“Perkembangan dunia yang sangat bergejolak tentu perlu diwaspadai, namun tidak berarti kita gentar, kita tetap optimis namun waspada.”
MATRANEWS.id — Inflasi per September di Indonesia 5,9 persen akibat kenaikan harga Bahan Bakar Minyak (BBM) bersubsidi. Sementara tingkat inflasi di Argentina telah mencapai 83,5 persen. Bahkan sampai akhir tahun diprediksi bisa tembus 100 persen.
Melansir Beritasenator.com, sebenarnya tingkat inflasi Argentina sudah tembus 2 digit sejak tahun lalu karena pandemi Covid-19.
Kondisi ini semakin parah ketika terjadi perang di Ukraina yang dilakukan Rusia. Akibatnya nilai mata uang peso Argentina (ARS) melemah hingga 47 persen di tahun ini. Kini USD 1 hampir mencapai 150 ARS, padahal di tahun 2018 hanya ARS 4.
Tingginya permintaan dolar AS di Argentina menyebabkan terjadinya blue dolar.
Artinya penukaran mata uang secara ilegal di jalanan atau tidak teregulasi dengan baik oleh bank sentral. Hal ini menunjukkan masyarakat setempat sudah tidak lagi mempercayai Peso sebagai mata uang Argentina.
Barter Kebutuhah Pokok
Akibatnya masyarakat melakukan transaksi barter kebutuhan pokok. Bahkan mereka menggunakan forum sosial media untuk mendapatkan informasi kebutuhan. Kemudian menentukan lokasi bertemu untuk menukar barang yang dibutuhkan, seperti di stasiun kereta api maupun di tempat umum lainnya.
Kondisi ini disebut-sebut seperti yang pernah terjadi di Indonesia saat mengalami krisis pada 1997 lalu. Argentina kini menggantungkan hidupnya kepada Dana Moneter Internasional (IMF).
Sebagai informasi, pekan lalu IMF menyetujui pencairan pembiayaan senilai USD 44 miliar. Bahkan pencairan dana tersebut dilakukan tanpa syarat oleh IMF untuk membantu Argentina.
“Perkembangan dunia yang sangat bergejolak tentu perlu diwaspadai, namun tidak berarti kita gentar, kita tetap optimis namun waspada,” kata Sri Mulyani, Menteri Keuangan Republik Indonesia.
Minggu ini, dunia dibuat ramai dengan bengkaknya utang Argentina.
Negara di Amerika Latin ini memiliki total utang setara lebih dari Rp515 ribu triliun bila dirupiahkan dengan kurs Rp15.290 per dolar Amerika Serikat.

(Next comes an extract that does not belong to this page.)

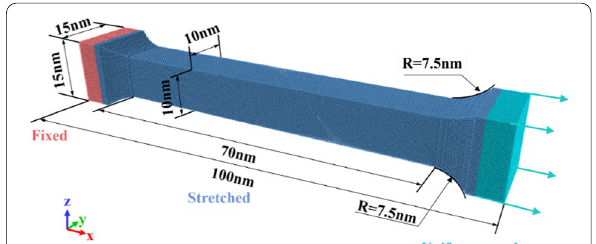
Fig. 1 Nano-stretching model of single crystal copper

Rincian utangnya tersebar dalam beberapa denominasi, dengan mayoritas dalam mata uang dolar Amerika Seriktar sebesar US$29,4 triliun atau setara 60,9% dari total utang.
Data dari Refinitiv juga menunjukkan utang dalam mata uang lokal sebesar ARS13,3 triliun (27,56%) dan EUR4,3 triliun (8,93%). Ketiga denominasi mata uang itu mencakup 97,39% dari total utang Argentina.
Di tengah pelemahan permintaan dunia, ekspor Argentina tertekan secara tahunan hingga 6.9% pada Agustus, sementara nilai impor justru mengingkat 36.2%.
Kenaikan impor dipicu oleh kebutuhan bahan bakar dan pelumas.
Alhasil, data Institut Nasional Statistik dan Sensus Argentina (Instituto Nacional de Estadística y Censos/INDEC) menunjukkan neraca dagang defisit US$300 juta pada Agustus. Ini masih terbilang membaik, dari defisit US$437 juta pada Juli.
Jika dibandingkan dengan Indonesia, rasio utang terhadap produk domestik bruto (PDB) Argentina telah mencapai 80.5% pada 2021. Sementara itu, rasio utang Indonesia hanya 35% terhadap PDB pada 2021.
Sebelumnya, Menteri Keuangan Sri Mulyani mengungkapkan adanya empat tantangan utama saat ini, setelah dunia melalui pandemi.
Empat tantangan tersebut yakni, inflasi tinggi, pengetatan likuiditas dan kenaikan suku bunga acuan yang agresif, potensi krisis utang global dan potensi stagflasi.
Khusus untuk krisis utang, dia mengungkapkan banyak negara di dunia yang rasio utangnya telah mencapai 60-100% dari PDB.
“Biaya utang dan revolving risk mengalami kenaikan yang tajam serta potensi default lebih dari 60 negara melonjak,” ujar Sri Mulyani.
Oleh karena itu, dia meminta semua pihak waspada.
“Perkembangan dunia yang sangat bergejolak tentu perlu diwaspadai, namun tidak berarti kita gentar, kita tetap optimis namun waspada,” kata Sri Mulyani.